Like Faigy Mayer, I Was Shunned When I Needed My Community the Most
Faigy Mayer’s tragic death, along with the news coverage, conjecture about what happened and whose fault it was, has brought me right back to the grief and rejection I experienced during my divorce five years ago. I did not know Faigy and I definitely don’t know why she died. But as someone raised in the Williamsburg Satmar community, what I do know and have experienced in my own life is how painful it is to be rejected by my own family, friends and community.
When I got married over two decades and a lifetime ago, I was nineteen years old and full of hopes and dreams. The world rejoiced with me. Shortly thereafter, those same dreams were shattered. Already a mother of a few children and afraid of what people would say, I believed I had no choice and stayed in a bad marriage for way too long. Finally, after eighteen years of blaming and hating myself, I was done. I rented my own apartment, talked about it with my teenage children and decided it was time to notify my parents so they don’t hear about it through the local gossip grapevine. I can still hear their voices and remember where I stood as they independently validated the dysfunction of the marriage while encouraging me to stay for the children’s sake. “Why can’t you wait for your children to get married? Who will want to marry them?”
I wish I had the courage to say “What about me? I am your child and I am in pain?” Knowing it was going to be was one of the reasons I stayed for so long, but nothing prepared me for how high the price would be. My mother wanted nothing to do with the divorce and was afraid that if she helped or supported me in any way, people might think she agreed with it. My friends stopped calling me. No one even asked what happened but everyone, including my family, had an opinion about how wrong I was and how badly I was damaging my children. They were right. My children and I were alone and broken beyond words.
I might as well have walked down 13th Avenue in Boro Park wearing a tank top and jeans with my hair uncovered while holding hands with my nonexistent boyfriend. If I broke every rule, then my family’s rejection would have made sense and be somewhat justified in my mind. Instead, I continued following most of the rules, towing the line and raising my children in that fashion. I pleaded and negotiated with my mother. “If I had lung cancer and it was my fault, would you help me? Would you visit me? Do you understand that my children and I are hurting even while you believe that I’m wrong?” There was no one home and I was left to fend for myself and my four children in a new apartment which did not yet have a refrigerator or a stove. I hoped beyond hope that my belief that family shows up no matter what would come through but it didn’t. I waited in vain for a phone call, a meal or an invitation for Pesach but it did not happen. I kept wondering how my family was rationalizing punishing me in a way that was really breaking my children’s hearts.
We felt so isolated and rejected and were drowning in grief.
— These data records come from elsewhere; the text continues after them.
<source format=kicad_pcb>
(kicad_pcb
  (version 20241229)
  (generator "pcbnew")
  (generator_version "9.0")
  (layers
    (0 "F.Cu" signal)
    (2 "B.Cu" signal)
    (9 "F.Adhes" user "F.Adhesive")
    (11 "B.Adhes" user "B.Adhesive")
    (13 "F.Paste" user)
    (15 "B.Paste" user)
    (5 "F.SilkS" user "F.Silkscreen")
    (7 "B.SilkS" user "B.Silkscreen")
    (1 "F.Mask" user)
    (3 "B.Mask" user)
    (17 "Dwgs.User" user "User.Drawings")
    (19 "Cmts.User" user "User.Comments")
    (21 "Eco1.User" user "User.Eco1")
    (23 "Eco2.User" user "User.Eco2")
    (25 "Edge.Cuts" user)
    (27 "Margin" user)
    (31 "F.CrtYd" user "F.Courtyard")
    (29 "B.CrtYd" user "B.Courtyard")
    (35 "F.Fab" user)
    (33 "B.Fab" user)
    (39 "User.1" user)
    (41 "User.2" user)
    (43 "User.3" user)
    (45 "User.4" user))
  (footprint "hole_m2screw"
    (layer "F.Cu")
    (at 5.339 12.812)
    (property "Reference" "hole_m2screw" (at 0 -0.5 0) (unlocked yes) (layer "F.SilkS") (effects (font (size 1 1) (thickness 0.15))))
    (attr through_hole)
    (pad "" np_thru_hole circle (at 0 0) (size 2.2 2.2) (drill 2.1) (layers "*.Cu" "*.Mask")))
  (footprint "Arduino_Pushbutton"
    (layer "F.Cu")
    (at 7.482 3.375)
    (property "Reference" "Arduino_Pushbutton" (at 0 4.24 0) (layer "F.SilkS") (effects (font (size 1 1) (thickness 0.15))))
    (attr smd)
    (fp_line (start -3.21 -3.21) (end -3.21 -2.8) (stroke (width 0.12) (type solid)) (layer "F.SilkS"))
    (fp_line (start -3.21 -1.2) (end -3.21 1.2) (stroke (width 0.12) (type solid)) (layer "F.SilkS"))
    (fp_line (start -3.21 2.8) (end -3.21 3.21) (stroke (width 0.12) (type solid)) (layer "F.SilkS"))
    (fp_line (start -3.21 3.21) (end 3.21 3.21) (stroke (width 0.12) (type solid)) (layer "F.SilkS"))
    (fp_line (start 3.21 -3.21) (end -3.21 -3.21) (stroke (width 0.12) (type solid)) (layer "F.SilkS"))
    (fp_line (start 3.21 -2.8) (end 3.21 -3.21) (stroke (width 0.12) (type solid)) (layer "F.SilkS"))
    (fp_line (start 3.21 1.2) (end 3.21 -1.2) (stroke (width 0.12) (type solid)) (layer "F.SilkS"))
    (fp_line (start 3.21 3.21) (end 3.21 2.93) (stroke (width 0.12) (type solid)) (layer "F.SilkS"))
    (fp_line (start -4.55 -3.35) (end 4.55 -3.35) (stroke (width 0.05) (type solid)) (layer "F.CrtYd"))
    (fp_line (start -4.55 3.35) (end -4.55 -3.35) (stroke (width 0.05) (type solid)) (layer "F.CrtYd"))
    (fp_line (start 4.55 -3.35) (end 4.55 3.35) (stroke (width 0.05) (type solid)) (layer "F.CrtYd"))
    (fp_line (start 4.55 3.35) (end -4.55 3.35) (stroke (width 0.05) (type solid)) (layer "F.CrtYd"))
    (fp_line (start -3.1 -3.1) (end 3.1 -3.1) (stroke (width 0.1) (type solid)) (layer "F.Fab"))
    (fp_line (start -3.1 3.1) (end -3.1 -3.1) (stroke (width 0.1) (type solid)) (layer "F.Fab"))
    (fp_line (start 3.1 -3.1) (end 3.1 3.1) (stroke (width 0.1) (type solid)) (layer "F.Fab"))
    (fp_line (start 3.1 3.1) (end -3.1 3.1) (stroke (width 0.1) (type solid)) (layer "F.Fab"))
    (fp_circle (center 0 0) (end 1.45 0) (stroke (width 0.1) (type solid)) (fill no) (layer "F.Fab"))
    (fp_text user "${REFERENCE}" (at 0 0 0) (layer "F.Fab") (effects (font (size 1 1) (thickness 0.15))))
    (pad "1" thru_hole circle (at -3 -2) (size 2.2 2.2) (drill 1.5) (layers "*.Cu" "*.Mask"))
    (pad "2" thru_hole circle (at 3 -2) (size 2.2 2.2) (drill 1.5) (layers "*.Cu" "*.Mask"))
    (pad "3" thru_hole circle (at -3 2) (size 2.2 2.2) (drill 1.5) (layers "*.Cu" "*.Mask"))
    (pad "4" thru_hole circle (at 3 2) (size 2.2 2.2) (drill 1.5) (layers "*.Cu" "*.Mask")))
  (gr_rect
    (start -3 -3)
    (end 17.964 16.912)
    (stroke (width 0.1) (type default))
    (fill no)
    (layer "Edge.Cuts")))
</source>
It was almost like divorce was contagious and people did not want to associate with this shameful disease. My son refused to go to shul on Shabbos on his own and none of the neighbors or family members offered to take him. I walked him to shul and sang with him at the Shabbos table but it was really not enough. The despair and sadness was overwhelming at times and I’m not sure how we survived. When I look back, I recognize that it was only my desperation to get out of a bad situation along with the support of a network of friends outside the community. I like to call them my family by choice and know that I am lucky to have them in my life. We could not have done it without them.
Five years later, the pain of rejection still lingers. While we talk about how the community is responsible for Faigy’s death, I think about what would have eased my pain during those trying times. While an invitation from a neighbor or a warm meal from a friend might have alleviated some of the loneliness, it would be only a drop in the huge chasm created by the rejection from my family. That is a wound that runs very deep and is still slowly healing a day at a time even as my children and I have moved on and are happily married.
While I dream of a day when our families can accept and love us unconditionally, my hope is that every person who feels alone and is in pain can find or create a supportive and nurturing network that will show up in lieu of family.
Chayala Freed was born and bred in Hasidic Brooklyn where she still resides with her husband and children. She is an undergraduate at Touro College while figuring out what she wants to be when she grows up. Her pseudonym reminds her every day how blessed she is to enjoy a life of freedom.